The most powerful abilities regarding life and death are for the Good and Evil Clerics, respectively. They are only bestowed by Good and Evil gods, respectively.

Wizards (and clerics adhering to more neutral gods) don't need to worry about who gives them their spells, so they can take some abilities that clerics only get by worshiping evil gods, and use them anyway, without real moral risk (since they're not asking permission to make a zombie, they're just like BOOM, ZOMBIES, DEAL WITH IT CLERICS OF GOODNESS).

So necromancer-wizards aren't quite as powerful at handing out death and decay as evil clerics. But they share a few spells and effects in common, and this makes good clerics freaked out. Because if the necromancer-wizards want to become powerful lords of death, their next step is naturally to worship one of those evil gods, and become an evil cleric, and marry their dalliances of soul-manipulation with true wickedness.

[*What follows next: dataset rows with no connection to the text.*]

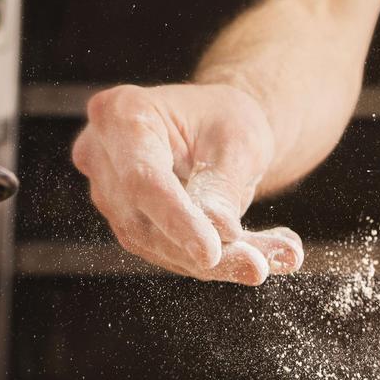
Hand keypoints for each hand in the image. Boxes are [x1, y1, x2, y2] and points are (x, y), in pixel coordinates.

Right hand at [72, 83, 303, 284]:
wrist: (219, 126)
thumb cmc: (227, 119)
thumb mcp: (238, 140)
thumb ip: (224, 184)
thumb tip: (220, 230)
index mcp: (122, 113)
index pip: (143, 179)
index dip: (176, 219)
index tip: (211, 252)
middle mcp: (103, 155)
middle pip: (144, 220)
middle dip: (203, 252)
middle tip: (259, 266)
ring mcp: (110, 192)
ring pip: (156, 245)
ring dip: (218, 263)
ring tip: (277, 258)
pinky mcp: (129, 221)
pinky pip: (168, 253)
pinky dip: (218, 262)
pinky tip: (259, 259)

...I'm fond of that idea, as I turn it over in my head. Gives Good wizards the capacity to make Zombies if they frickin' want, lets the Good cleric freak out about that a little bit, and preserves the Evil Evilness of working with death and decay. It just doesn't make it so binary. Raise a zombie to help you carry your spellbooks, sure. Just be careful -- if you find yourself wondering what it would take to raise a zombie army, you might find yourself the target of some not-so-nice evangialists who ring your doorbell and ask, "Do you have a moment for our lord and savior Nerull?"
 

Shadowsoul

Banned
Banned
The problem I see here is another example of someone coming up with a character concept but needijg to have the game throw out a lot of it's flavourable identity in order for the concept to fit.

All a person with that vision in their head sees is how cool that concept will be. They are looking at it in a vacuum.
 

Emerikol

Adventurer
Negative energy isn't necessarily evil, nor is positive energy necessarily good. There are plenty of negative energy spells that aren't "[evil]." I also recall people dying if they went to the positive energy plane in older editions.

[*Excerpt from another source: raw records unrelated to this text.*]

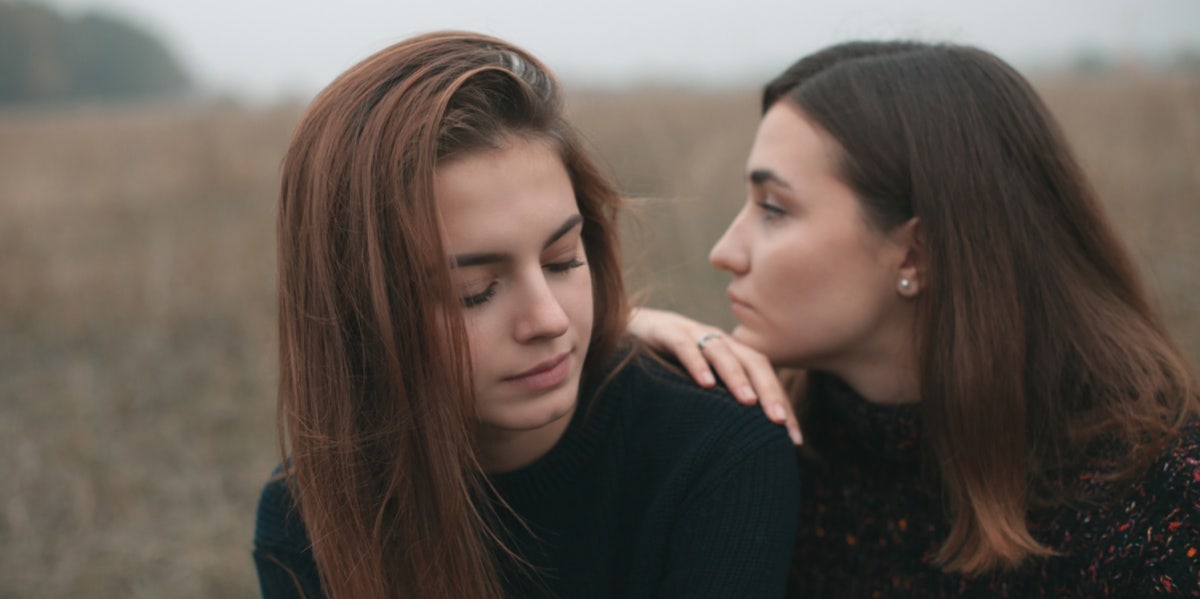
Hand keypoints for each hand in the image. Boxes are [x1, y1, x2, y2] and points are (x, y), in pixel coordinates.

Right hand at [628, 307, 800, 444]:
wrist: (626, 328)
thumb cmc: (664, 364)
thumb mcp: (696, 385)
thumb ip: (718, 405)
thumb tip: (743, 449)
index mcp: (730, 355)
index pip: (765, 377)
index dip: (782, 404)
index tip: (795, 440)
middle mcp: (718, 342)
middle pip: (753, 362)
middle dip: (770, 390)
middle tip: (780, 422)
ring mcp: (692, 334)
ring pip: (722, 351)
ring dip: (737, 376)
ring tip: (749, 402)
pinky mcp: (665, 332)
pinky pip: (684, 346)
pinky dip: (696, 362)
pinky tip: (704, 383)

In the early editions I believe negative energy stuff was viewed as evil. No doubt in more modern editions they've gotten away from this but a lot of people who play today played then so they have carried on their preferences in their campaign worlds even if the rules have abandoned them.
 

Umbran

Mod Squad
Staff member
Supporter
Wizards (and clerics adhering to more neutral gods) don't need to worry about who gives them their spells, so they can take some abilities that clerics only get by worshiping evil gods, and use them anyway, without real moral risk (since they're not asking permission to make a zombie, they're just like BOOM, ZOMBIES, DEAL WITH IT CLERICS OF GOODNESS).

Except, the desire to wield power, without worry about the consequences, is kind of part and parcel to the definition of evil, now isn't it? "DEAL WITH IT!" is the battle cry of the sociopath. :)

Not that I'm against allowing for temptation in the game. You want to leave an attractive nuisance there for the wizards to step in? I'm okay with that.... :)
 

I'm A Banana

Potassium-Rich
Except, the desire to wield power, without worry about the consequences, is kind of part and parcel to the definition of evil, now isn't it? "DEAL WITH IT!" is the battle cry of the sociopath. :)

Not that I'm against allowing for temptation in the game. You want to leave an attractive nuisance there for the wizards to step in? I'm okay with that.... :)

Well, I was being a bit flippant. ;) I think the idea of certain spells being exclusive to only Evil Gods of Evil Death, and Necromancers, with Evil Gods of Evil Death being better at those kinds spells, is enough to make wielders of those powers suspect in the campaign at large, and to tempt the arcanists over to evil. Which is the kind of flavor I'd be going for. Tempting for the necromancers to increase their power, and enough of a fine distinction for good clerics and normal people to be rightly feared of what a necromancer might do, without making every zombie an act of debauched wickedness.